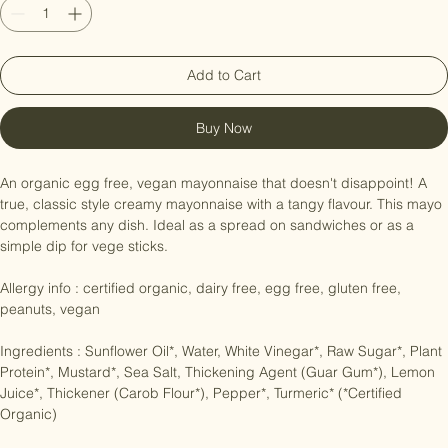
Add to Cart
Buy Now
An organic egg free, vegan mayonnaise that doesn't disappoint! A 
true, classic style creamy mayonnaise with a tangy flavour. This mayo 
complements any dish. Ideal as a spread on sandwiches or as a 
simple dip for vege sticks.

Allergy info : certified organic, dairy free, egg free, gluten free, 
peanuts, vegan

Ingredients : Sunflower Oil*, Water, White Vinegar*, Raw Sugar*, Plant 
Protein*, Mustard*, Sea Salt, Thickening Agent (Guar Gum*), Lemon 
Juice*, Thickener (Carob Flour*), Pepper*, Turmeric* (*Certified 
Organic)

## What to produce
If the word "vegan" appears in a line above, copy that line.

## Task response
An organic egg free, vegan mayonnaise that doesn't disappoint! A 
peanuts, vegan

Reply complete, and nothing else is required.